§ Instructions to follow
Write out the passage on screen time word for word, from "Did you know" to "for their kids.".

§ Given passage
● ● ● ● ●

Did you know this is National Screen Free Week? How is that going for your family? I recently came back from visiting a friend with three children. Watching her try to control her 7 and 10 year old boys’ video game playing and her 13 year old daughter’s phone use gave me flashbacks of our family’s screen time battles.
My husband bought our oldest kids iPads when they were seven and five. I had a bad feeling about it – seeing how they already were begging to play on our phones. My husband said that they would use them for math games and watching movies on trips and it would be fine. My gut told me not to go that way but I didn’t want to argue. Besides everyone else was getting iPads for their kids.
One year later? We were involved in constant battles over screen time. The kids rushed through their homework, never wanted to play outside, read less and less and were always bored and complaining of having nothing to do if they couldn’t be on a screen. The overflowing playroom was hardly being used. Even my youngest was hooked by the time he was about four. Family time was full of arguing and whining. Even play-dates just meant bored kids asking to play video games or watch a movie. I finally realized that my older two had learned how to connect to wi-fi in their bedrooms and were staying up at night playing games or watching movies. By then they were 9 and 11. Their moods and focus were at an all time low. I noticed that increasingly the children became angry and irritable when I took the devices away or when interrupted while using them. I have since realized that all of these behaviors were signs of addiction.

● ● ● ● ●

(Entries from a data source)
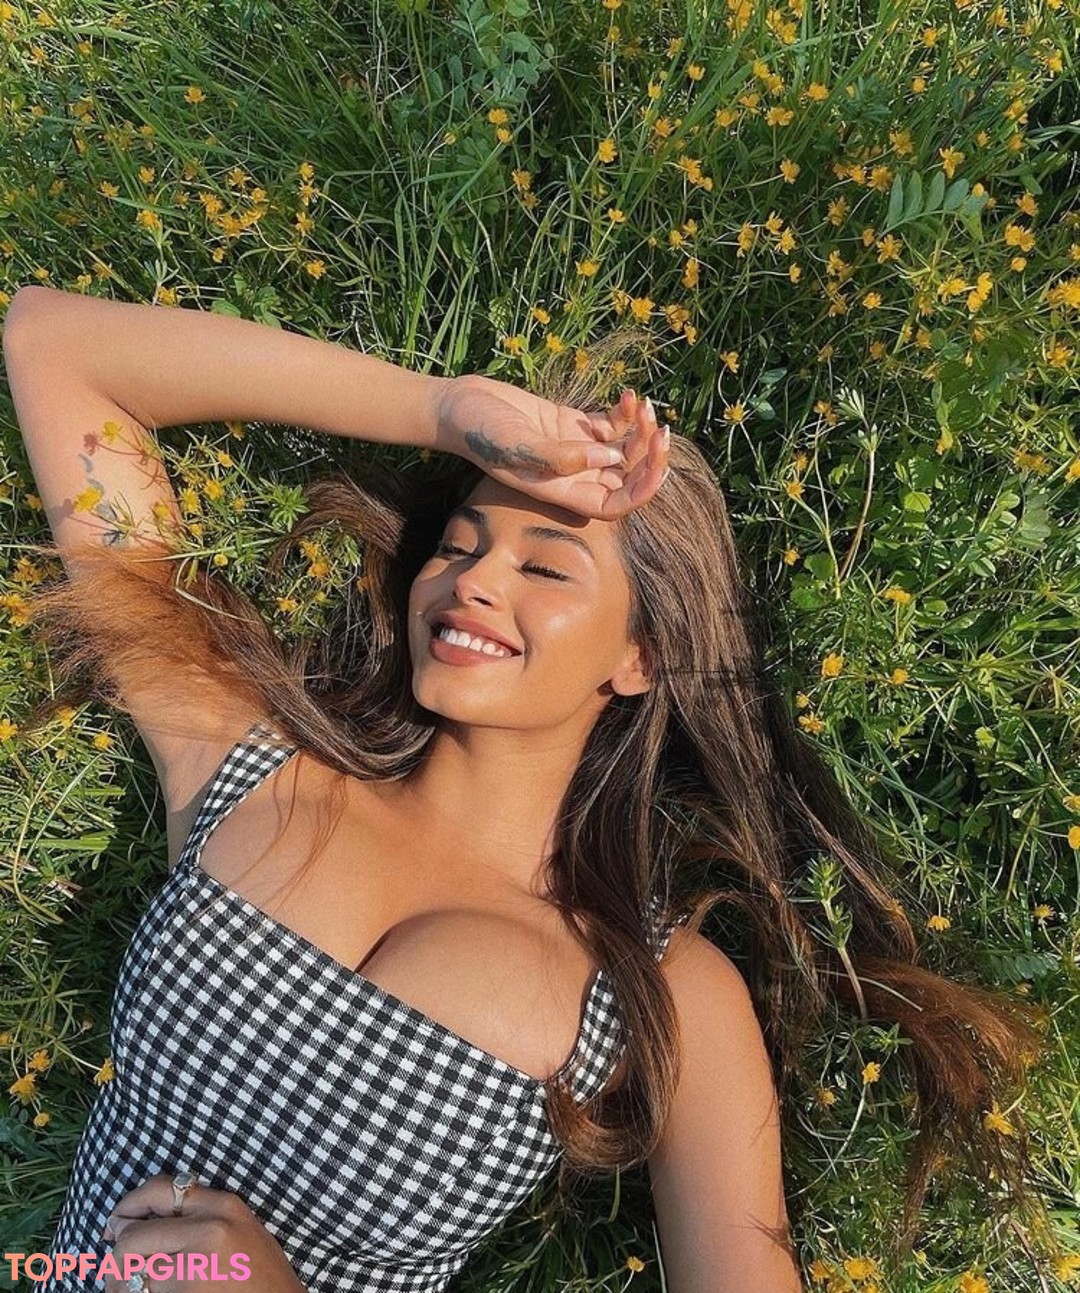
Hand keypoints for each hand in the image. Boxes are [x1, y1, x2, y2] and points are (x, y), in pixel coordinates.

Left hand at [100, 1174, 304, 1291]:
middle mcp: (210, 1227)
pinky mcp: (186, 1289)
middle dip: (117, 1256)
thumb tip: (134, 1222)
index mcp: (225, 1206)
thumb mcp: (240, 1233)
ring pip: (131, 1268)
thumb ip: (201, 1219)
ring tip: (130, 1289)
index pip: (161, 1189)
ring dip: (120, 1283)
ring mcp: (197, 1262)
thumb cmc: (261, 1280)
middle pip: (135, 1234)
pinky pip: (140, 1291)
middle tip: (116, 1272)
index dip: (130, 1205)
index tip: (118, 1223)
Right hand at [434, 374, 669, 518]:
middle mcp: (572, 475)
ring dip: (640, 431)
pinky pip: (610, 426)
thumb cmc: (480, 432)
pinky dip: (624, 413)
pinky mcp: (571, 426)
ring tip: (643, 406)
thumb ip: (560, 457)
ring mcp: (574, 450)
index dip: (641, 493)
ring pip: (623, 450)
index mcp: (561, 491)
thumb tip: (609, 458)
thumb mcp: (516, 445)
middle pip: (626, 478)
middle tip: (660, 429)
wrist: (458, 406)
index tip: (657, 467)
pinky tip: (627, 396)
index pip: (613, 505)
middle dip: (648, 457)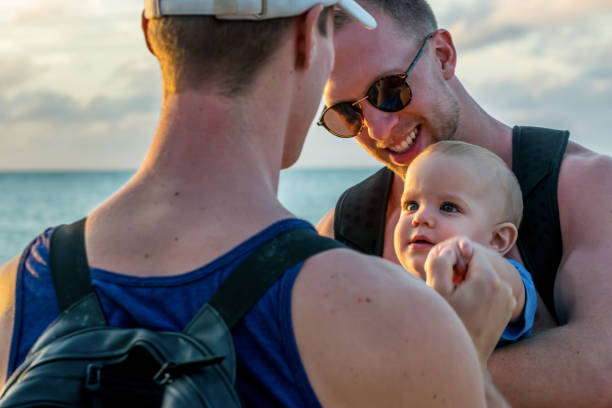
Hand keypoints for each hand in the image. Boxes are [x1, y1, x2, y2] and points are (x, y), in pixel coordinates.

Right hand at [425, 237, 515, 364]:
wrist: (465, 356)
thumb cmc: (447, 322)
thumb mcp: (436, 291)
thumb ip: (439, 263)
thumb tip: (449, 249)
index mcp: (488, 279)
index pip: (470, 250)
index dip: (454, 257)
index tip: (445, 274)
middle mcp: (504, 286)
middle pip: (479, 263)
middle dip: (462, 270)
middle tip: (448, 288)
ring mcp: (508, 298)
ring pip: (485, 276)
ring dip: (470, 281)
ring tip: (457, 298)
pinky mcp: (507, 308)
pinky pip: (491, 289)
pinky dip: (479, 292)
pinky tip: (467, 306)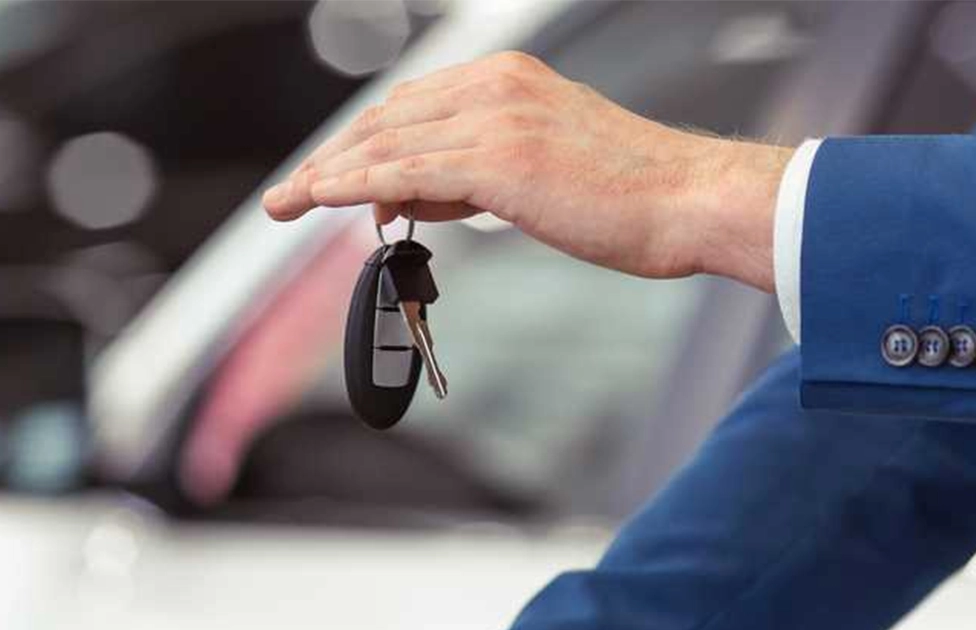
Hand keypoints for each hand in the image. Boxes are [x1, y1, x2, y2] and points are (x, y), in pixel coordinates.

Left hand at [262, 51, 790, 288]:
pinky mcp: (496, 160)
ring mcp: (495, 119)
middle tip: (289, 194)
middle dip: (332, 158)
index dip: (361, 143)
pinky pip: (403, 171)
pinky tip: (322, 199)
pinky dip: (353, 185)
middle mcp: (496, 86)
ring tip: (287, 202)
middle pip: (388, 119)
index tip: (326, 174)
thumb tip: (410, 197)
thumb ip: (473, 177)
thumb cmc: (632, 197)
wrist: (688, 202)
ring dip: (328, 174)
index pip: (412, 107)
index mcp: (510, 80)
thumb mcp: (541, 174)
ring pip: (386, 143)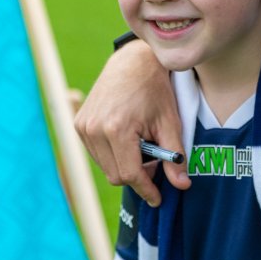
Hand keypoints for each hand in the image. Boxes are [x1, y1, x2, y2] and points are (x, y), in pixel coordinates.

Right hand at [73, 39, 190, 205]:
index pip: (129, 174)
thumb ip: (175, 156)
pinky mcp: (79, 124)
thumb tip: (182, 185)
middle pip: (116, 174)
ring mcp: (83, 127)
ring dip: (125, 165)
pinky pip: (97, 154)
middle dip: (138, 175)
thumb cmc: (154, 89)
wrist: (132, 62)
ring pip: (106, 166)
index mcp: (116, 129)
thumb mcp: (170, 122)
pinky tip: (129, 138)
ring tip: (143, 145)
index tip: (158, 198)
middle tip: (157, 162)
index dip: (146, 189)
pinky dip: (114, 154)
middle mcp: (94, 129)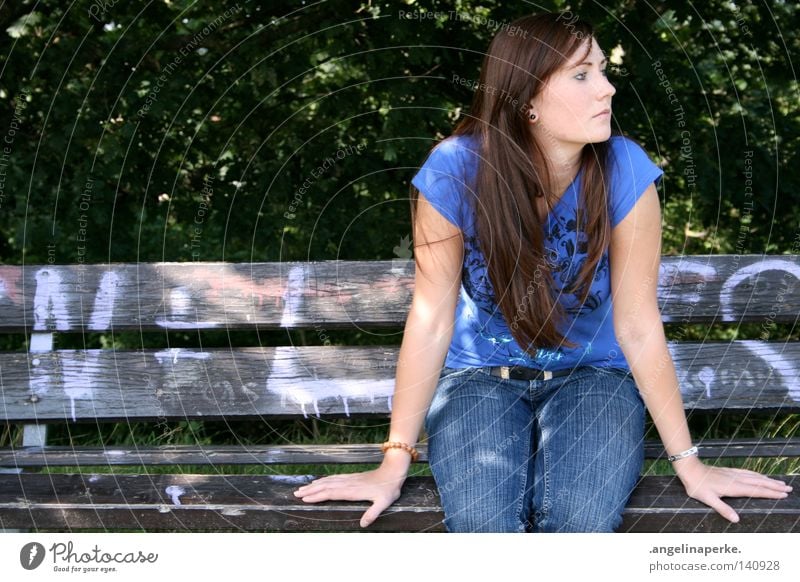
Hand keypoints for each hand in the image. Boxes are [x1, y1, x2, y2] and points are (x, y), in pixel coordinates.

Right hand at [293, 465, 407, 527]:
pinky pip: (333, 478)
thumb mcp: (384, 503)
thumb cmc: (388, 488)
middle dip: (310, 490)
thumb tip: (362, 524)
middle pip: (324, 486)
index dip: (317, 496)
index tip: (304, 499)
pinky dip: (323, 480)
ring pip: (327, 481)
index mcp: (352, 491)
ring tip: (302, 488)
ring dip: (314, 485)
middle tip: (296, 494)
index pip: (330, 493)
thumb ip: (373, 513)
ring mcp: (348, 479)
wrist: (393, 471)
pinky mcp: (351, 477)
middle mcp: (347, 484)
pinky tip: (319, 482)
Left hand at [674, 457, 792, 522]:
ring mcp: (733, 474)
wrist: (689, 469)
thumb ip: (723, 509)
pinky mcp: (728, 471)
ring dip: (768, 479)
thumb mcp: (708, 499)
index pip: (756, 491)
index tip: (783, 494)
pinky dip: (757, 474)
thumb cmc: (697, 485)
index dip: (770, 493)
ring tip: (779, 482)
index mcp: (734, 487)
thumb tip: (736, 520)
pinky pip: (747, 472)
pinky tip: (759, 475)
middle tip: (788, 488)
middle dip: (774, 486)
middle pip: (759, 482)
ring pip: (755, 476)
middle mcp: (736, 479)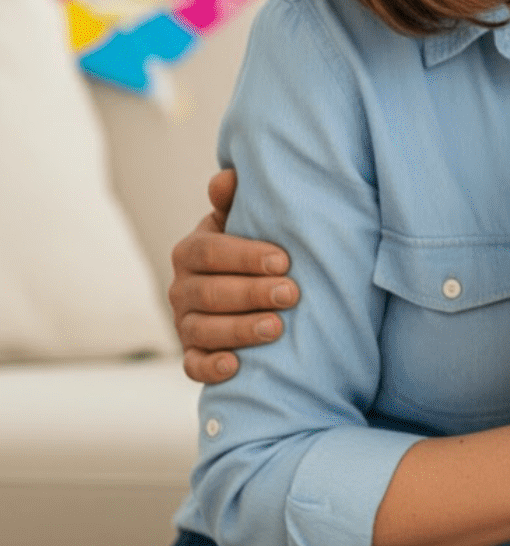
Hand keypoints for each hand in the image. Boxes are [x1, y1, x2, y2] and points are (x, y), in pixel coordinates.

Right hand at [169, 169, 298, 382]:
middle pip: (210, 292)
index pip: (209, 251)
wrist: (248, 288)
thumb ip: (235, 202)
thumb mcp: (243, 222)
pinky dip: (211, 367)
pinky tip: (236, 366)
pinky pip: (193, 365)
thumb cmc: (252, 249)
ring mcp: (185, 323)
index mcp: (192, 251)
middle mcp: (182, 288)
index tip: (283, 260)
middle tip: (292, 294)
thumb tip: (227, 177)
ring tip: (277, 328)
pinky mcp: (193, 353)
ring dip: (240, 330)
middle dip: (252, 293)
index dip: (244, 255)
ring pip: (204, 330)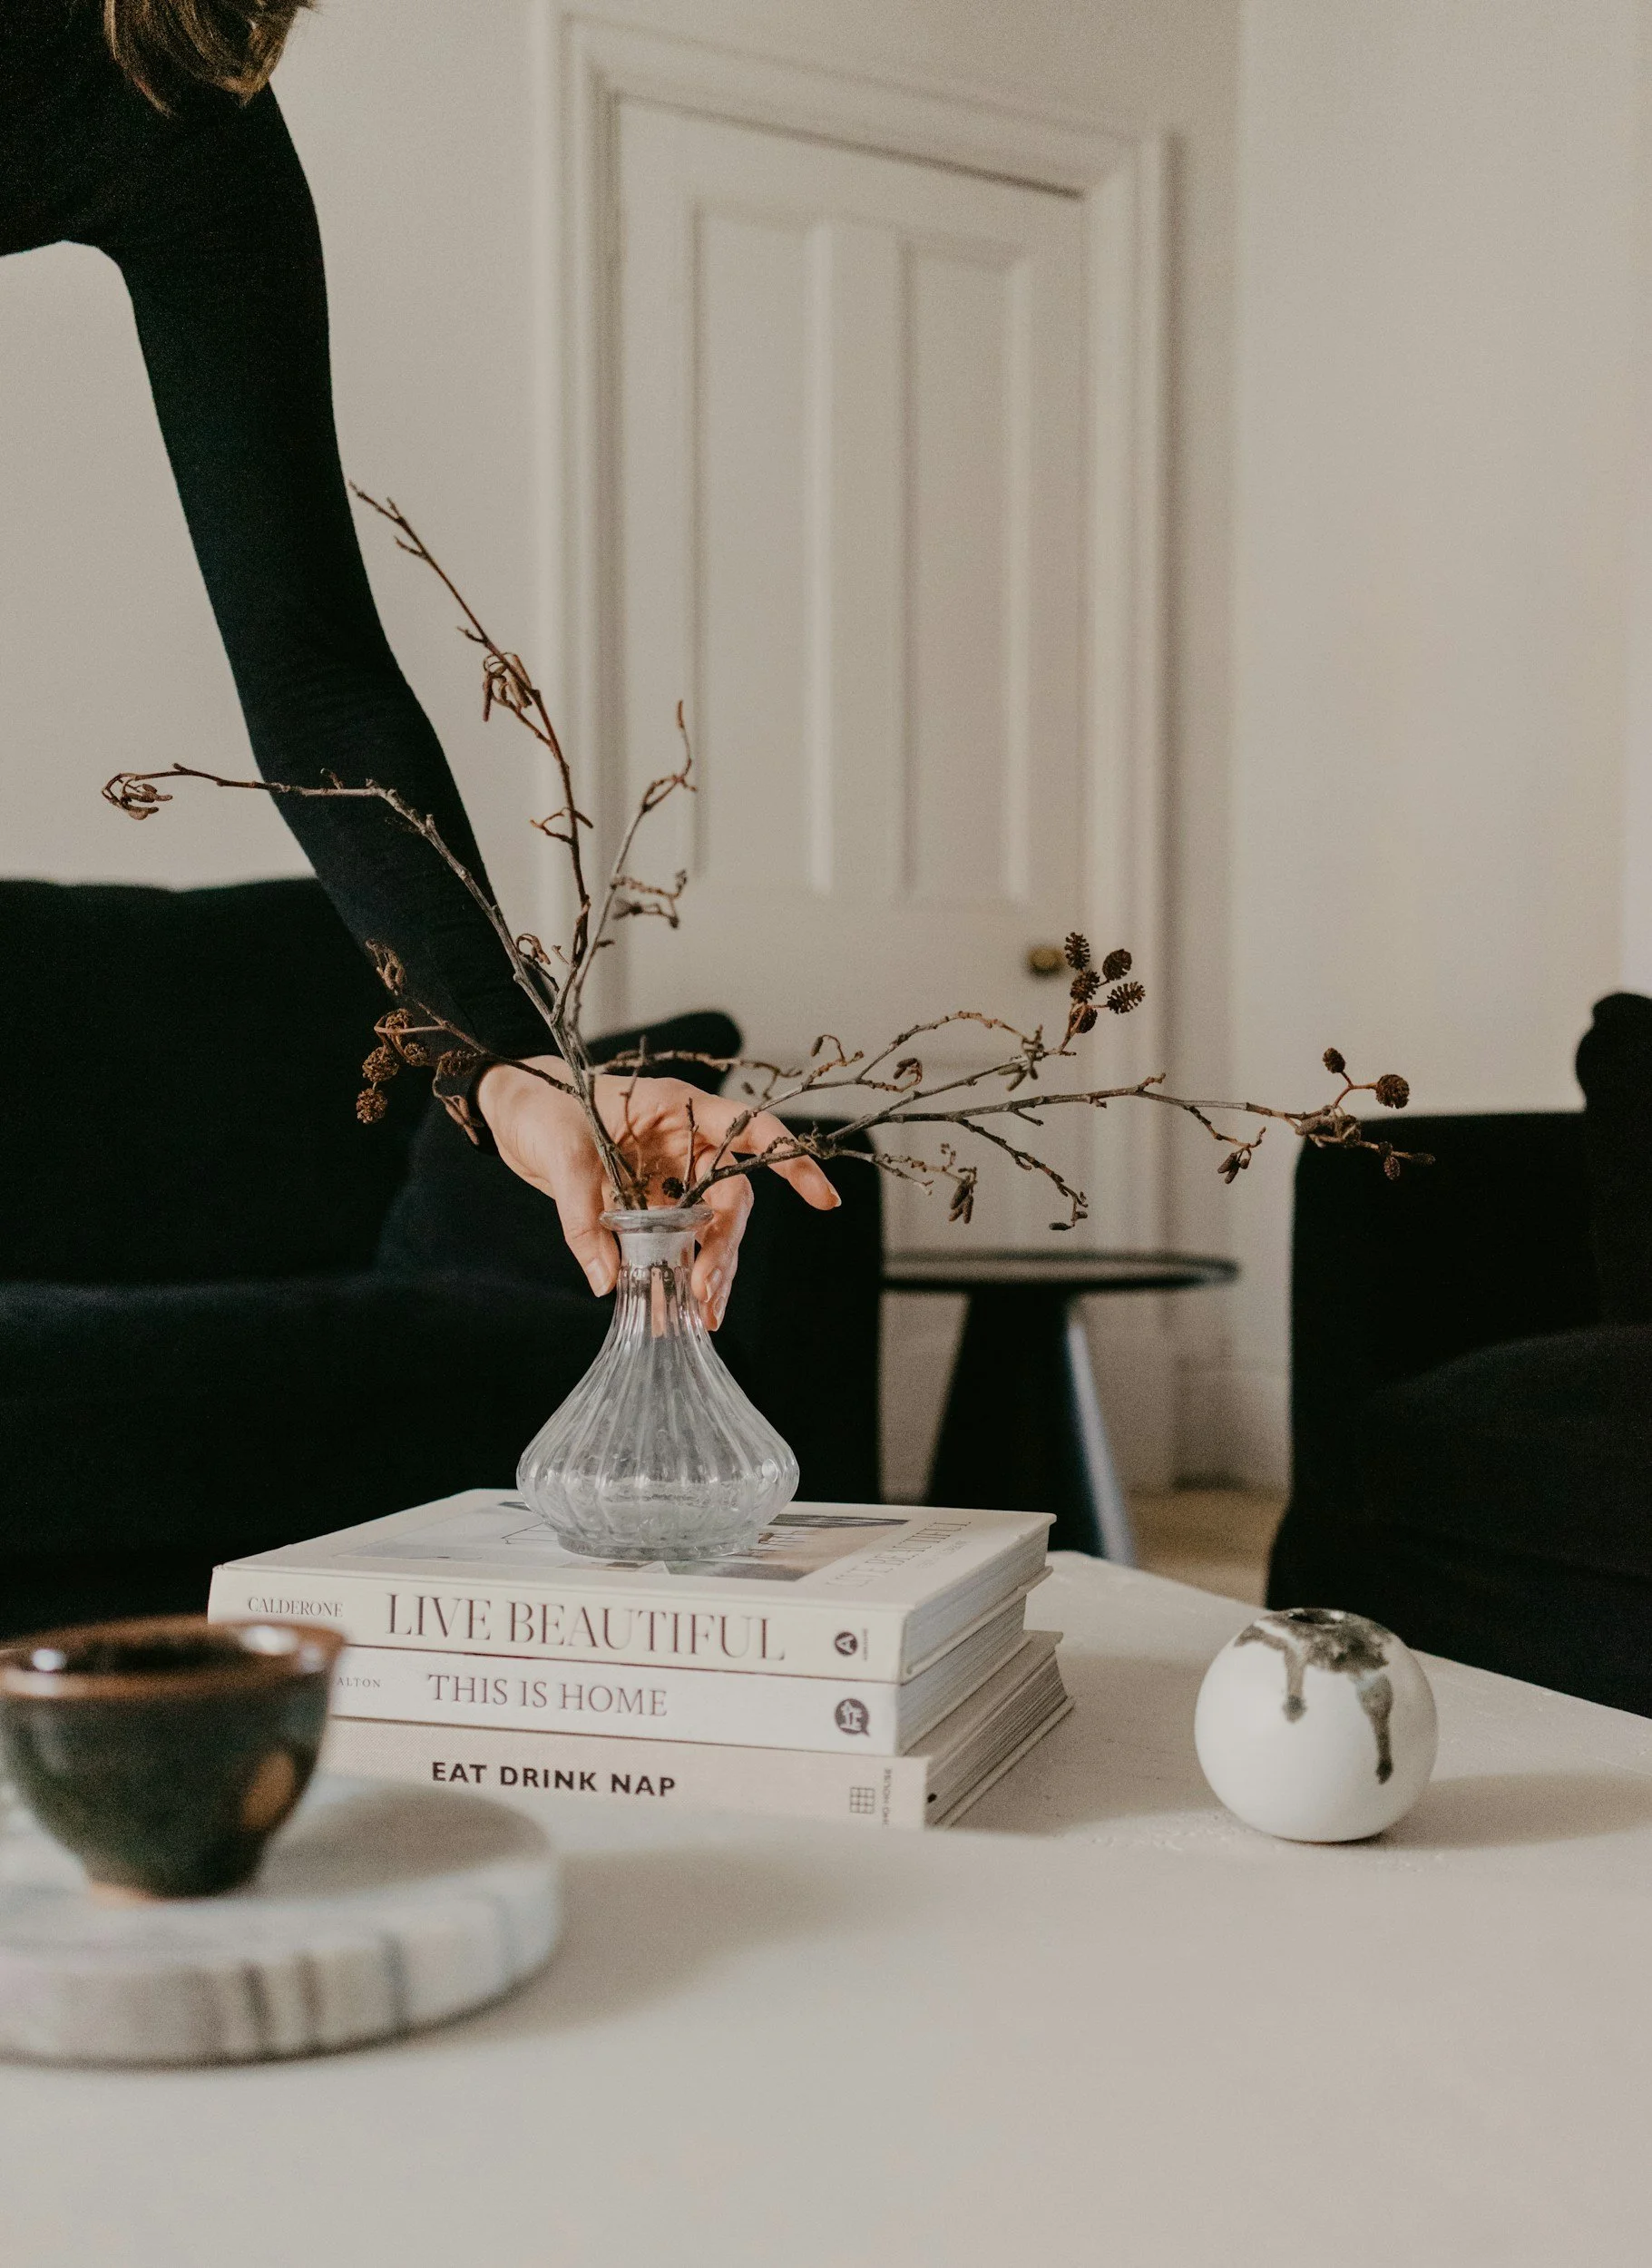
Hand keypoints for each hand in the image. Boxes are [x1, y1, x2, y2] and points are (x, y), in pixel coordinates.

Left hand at [475, 1055, 839, 1326]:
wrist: (512, 1110)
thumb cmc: (541, 1106)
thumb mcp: (561, 1154)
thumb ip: (584, 1216)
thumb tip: (607, 1282)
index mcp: (679, 1108)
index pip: (751, 1130)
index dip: (790, 1160)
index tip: (823, 1199)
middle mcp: (686, 1142)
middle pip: (730, 1196)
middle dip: (726, 1247)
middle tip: (707, 1291)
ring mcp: (669, 1174)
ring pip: (708, 1226)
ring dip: (708, 1270)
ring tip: (701, 1316)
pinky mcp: (647, 1202)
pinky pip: (675, 1242)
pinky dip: (677, 1275)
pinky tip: (679, 1310)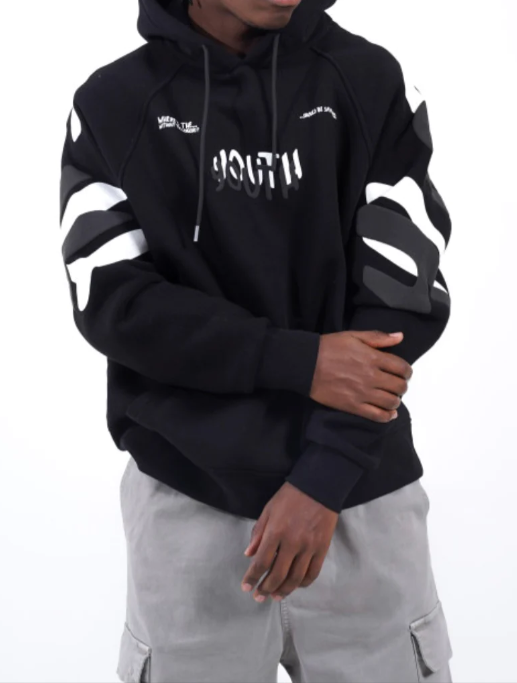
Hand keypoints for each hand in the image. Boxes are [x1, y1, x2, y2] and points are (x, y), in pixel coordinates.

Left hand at [241, 482, 337, 601]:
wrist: (319, 487)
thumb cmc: (290, 496)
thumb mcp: (269, 510)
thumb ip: (258, 533)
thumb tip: (249, 554)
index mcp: (276, 532)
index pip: (261, 562)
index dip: (252, 578)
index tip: (246, 588)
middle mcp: (292, 543)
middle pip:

● ● ● ● ●

§ Result
Did you know this is National Screen Free Week? How is that going for your family? I recently came back from visiting a friend with three children. Watching her try to control her 7 and 10 year old boys’ video game playing and her 13 year old daughter’s phone use gave me flashbacks of our family’s screen time battles.
My husband bought our oldest kids iPads when they were seven and five. I had a bad feeling about it – seeing how they already were begging to play on our phones. My husband said that they would use them for math games and watching movies on trips and it would be fine. My gut told me not to go that way but I didn’t want to argue. Besides everyone else was getting iPads for their kids.